İnsanları bulunduğu herhangi bir konumdan, kişiden, makam ve mevkiden soğutan kişiler vardır. Bu kişiler yaşamımızdaki herhangi birisi olabilir. Aile, arkadaş, eş, dost, öğretmen, patron… Böyle kişiler bulundukları ortamda baskınlığını ve bilgisizliğini karşı tarafı manipüle ederek kendi üstünlüğünü kurmaya çalışırlar.
Kendi etki alanlarıyla ilgilenmeyip, başkalarının ilgi alanlarına karışarak hayatını politik davranışlar içerisinde karşı tarafı yönetmeye çalışırlar. Kendisinden korkulmasını ve çekinilmesini isterler. Çünkü saygının korkuya dayandığına inanırlar. Albert Camus’un dediği gibi “hiçbir şey korkuya dayanan saygı kadar iğrenç değildir.”
Korku kültürüyle yetişen bir birey saygınlığı ve korkuyu birbirine eş değer görmektedir. Sevgiye bile sınırları vardır. Çünkü çok sevmenin insanı şımartabileceğini ve nankörleştirebileceğine inanır. Günümüzde de bu toplumun çocukları sevgi temelli değil de korku temelli saygıya önem vermektedir. Korktukları kişiyi sevmedikleri halde saygı duyarlar. Sevdikleri kişilere ise gerek farkında olmadan gerekse farkında olarak suiistimal ederler.
Bu durum aile yaşantımızdan başlayıp eğitim ve iş hayatına da yayılmıştır. Örneğin baskın bir ailede çocuk korkuya dayalı saygıyı öğrenir.

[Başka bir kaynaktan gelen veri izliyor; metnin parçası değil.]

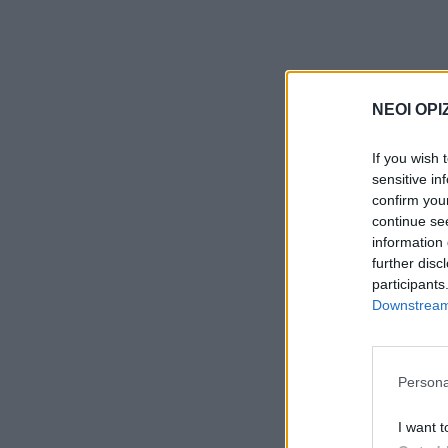
ΝΕΟΙ ΟΡΙ
If you wish 
sensitive in
confirm you
continue se
information 
further disc
participants
Downstream 
Persona
I want t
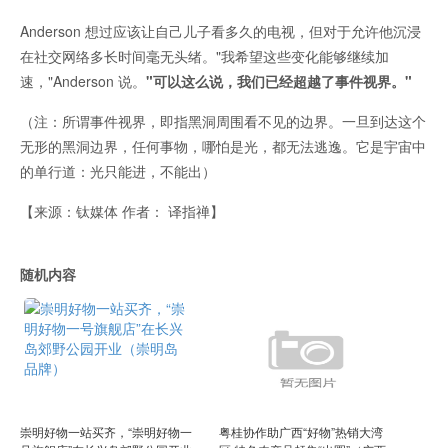
Anderson 想过应该让自己儿子看多久的电视，但对于允许他沉浸
在社交网络多长时间毫无头绪。"我希望这些变化能够继续加
速，"Anderson 说。
"可以这么说，我们已经超越了事件视界。"
（注：所谓事件视界，即指黑洞周围看不见的边界。一旦到达这个
无形的黑洞边界，任何事物，哪怕是光，都无法逃逸。它是宇宙中
的单行道：光只能进，不能出）
【来源：钛媒体 作者：
译指禅】
随机内容
崇明好物一站买齐，“崇明好物一
粤桂协作助广西“好物”热销大湾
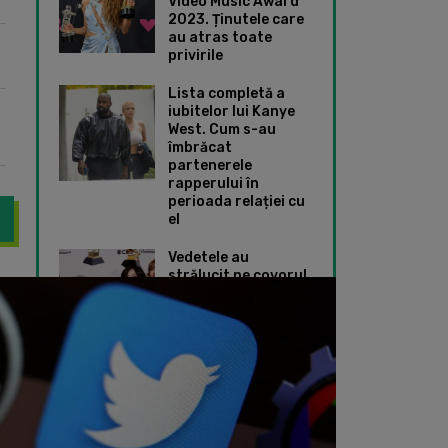
Video Music Award
2023. Ținutele care
au atras toate
privirile
Lista completă a
iubitelor lui Kanye
West. Cum s-au
îmbrăcat
partenerele
rapperului în
perioada relației cu
el
Vedetele au
strălucit pe covorul
re au ieșit în evidență în ultima săptămână. Alexandra Daddario și
Cum și-au petrecut 
roșu de la Premiile
Grammy 2024. Ce
ținute speciale au
ales Taylor Swift și
Dua Lipa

Annesi, babası veya aile üyelerinin herhangi birisinden korkarak, onların tepkilerinden etkilenerek adımlarını atmaya başlar. İleriki dönemlerde eğitim hayatına başladığında çocuk kendisine gösterilen sevgi ve anlayışı karşısındaki kişiye saygı duymayarak, onu önemsemeyerek tepkisini verir. İş hayatında ise maalesef patrondan daha çok patron gibi davranan karakterlerden birisidir. Acemi davranışlarını ve olmayan kriz yönetimini emir kipiyle kapatmaya çalışır. Çünkü kendisinden çekinilirse, korkulursa saygınlığının artacağını düşünür. Sevgiye dayalı saygı kültüründe yetişen çocuk ise kendisine ve başkalarına saygı duymayı bir erdem olarak görüp, korktuğu ve strese sokan kişileri ise bilgisiz, acemi ve manipülatif kişiler olarak değerlendirir.